A recent study has exposed rampant sexual harassment in one of the most unlikely of places: anthropological fieldwork. In his article for Science Magazine, John Bohannon describes the work of Kathryn Clancy, a professor at the University of Illinois, Urbana-Champaign. After being shocked by the horror stories of her colleagues’ fieldwork, Clancy collaborated with Katie Hinde (Harvard), Robin Nelson (University of California, Riverside), and Julienne Rutherford (University of Illinois, Chicago) to create an online survey that could gauge the experiences of fieldworkers.
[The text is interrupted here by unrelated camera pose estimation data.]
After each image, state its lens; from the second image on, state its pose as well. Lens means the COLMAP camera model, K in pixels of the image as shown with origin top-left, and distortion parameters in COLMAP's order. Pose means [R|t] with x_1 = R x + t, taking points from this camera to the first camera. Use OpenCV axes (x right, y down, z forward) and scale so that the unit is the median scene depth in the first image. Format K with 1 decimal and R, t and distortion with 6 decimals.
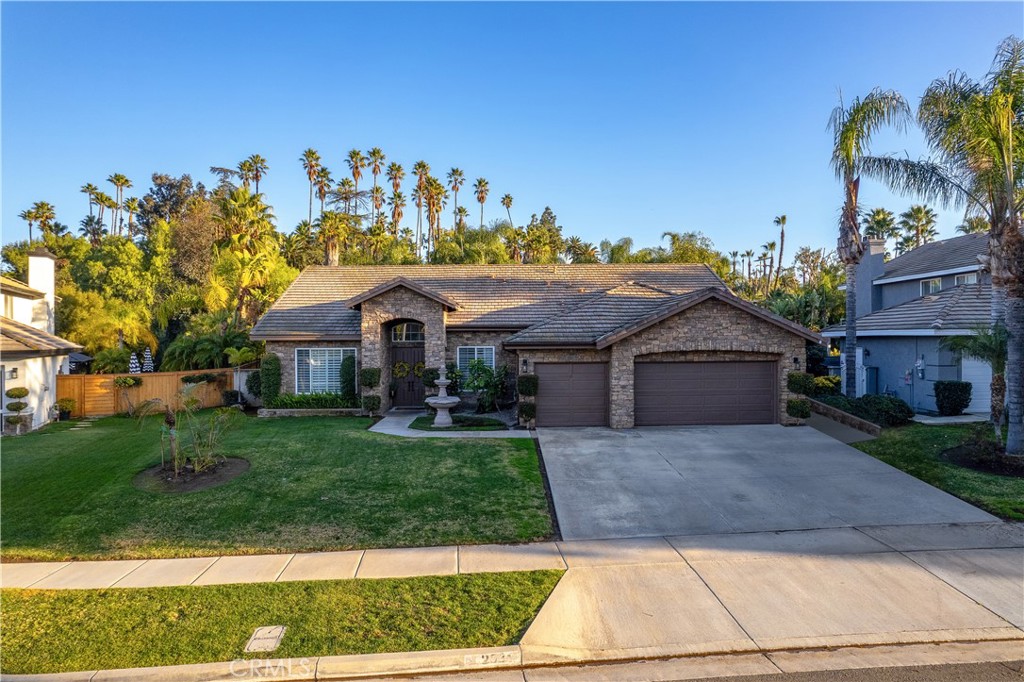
lens RADIAL K [[628.8, 0, 516.8], [0, 628.8, 341.6], [0, 0, 1]] dist [-0.033120, 0.007042]
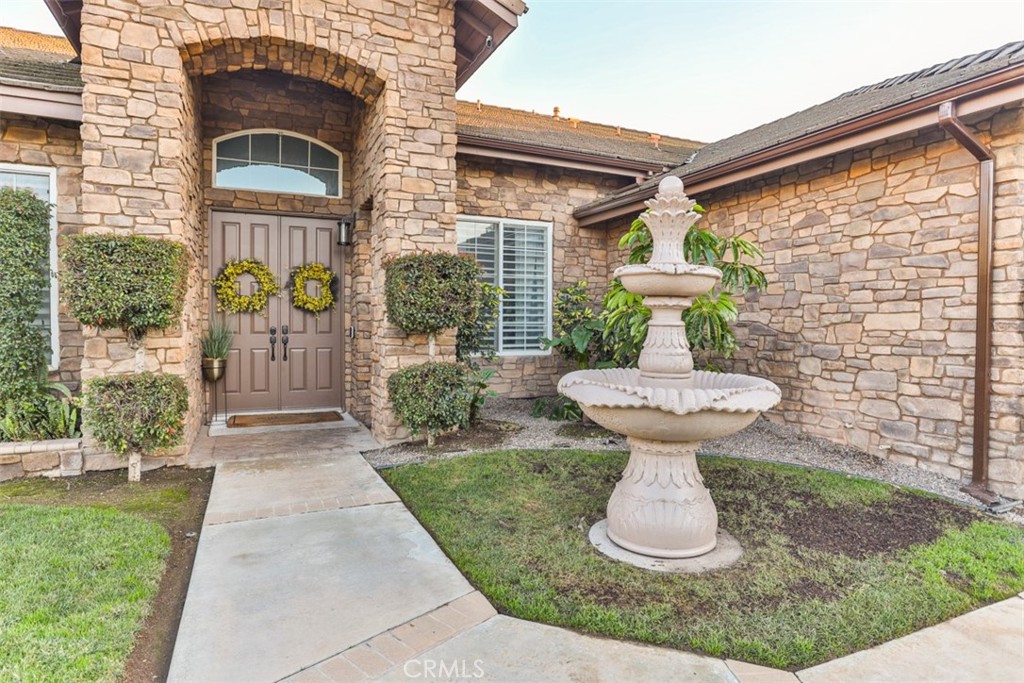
lens RADIAL K [[590.6, 0, 515.1], [0, 590.6, 330.7], [0, 0, 1]] dist [-0.026005, 0.003277]
pose [[0.924330, 0.005701, 0.381552, -0.187418], [-0.009680, 0.999917, 0.008511, 0.067445], [-0.381472, -0.011561, 0.924308, 0.764012]]
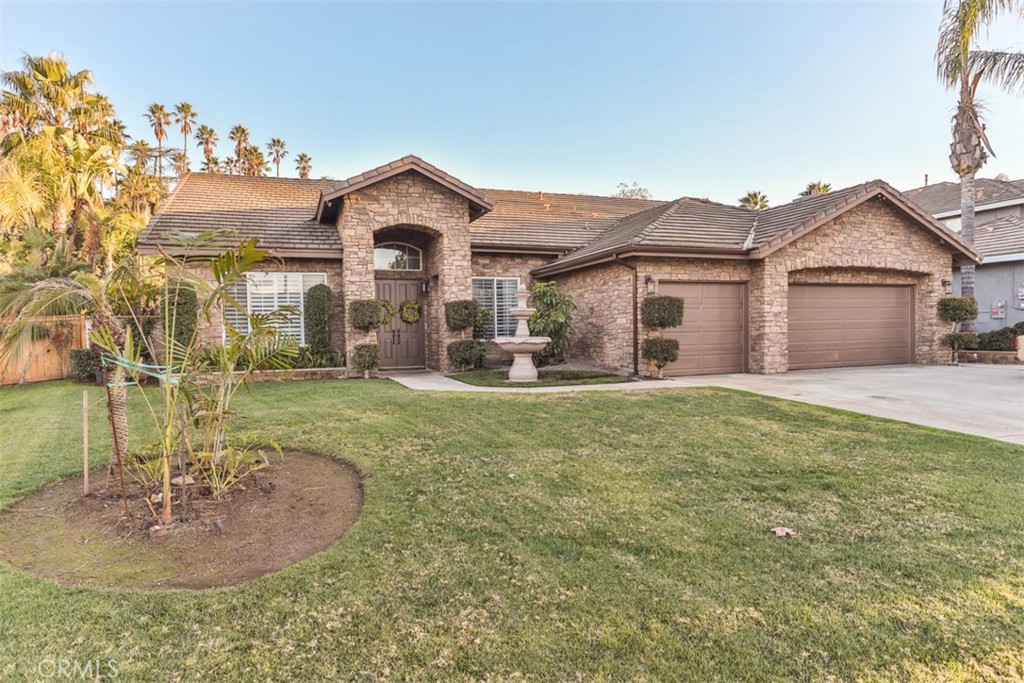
lens RADIAL K [[590.6, 0, 513.5], [0, 590.6, 348.3], [0, 0, 1]] dist [-0.026005, 0.003277]
pose [[0.948616, -0.020758, 0.315749, -0.273714], [0.012906, 0.999554, 0.026938, 0.074411], [-0.316167, -0.021478, 0.948460, 0.390695]]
The survey results were troubling. About 30% of male and female respondents reported witnessing frequent or regular verbal abuse. A startling 63% of women (and 39% of men) reported personally experiencing inappropriate or sexual remarks. Of the women surveyed, 21% reported experiencing unwanted sexual contact or physical sexual harassment. That means more than 1 in 5 women are sexually assaulted during their fieldwork. Bohannon writes:
“Less than 20% of abuses involved people from the community around a field site. Instead, most of the abuse happened within the team of researchers, usually perpetrated by someone higher in the professional hierarchy. Perhaps most troubling, some said that they had been victimized by their own fieldwork mentors.”
It is worrisome, ironic, and frankly embarrassing to think that those perpetrators behind such unsavory statistics are also the ones producing our social knowledge.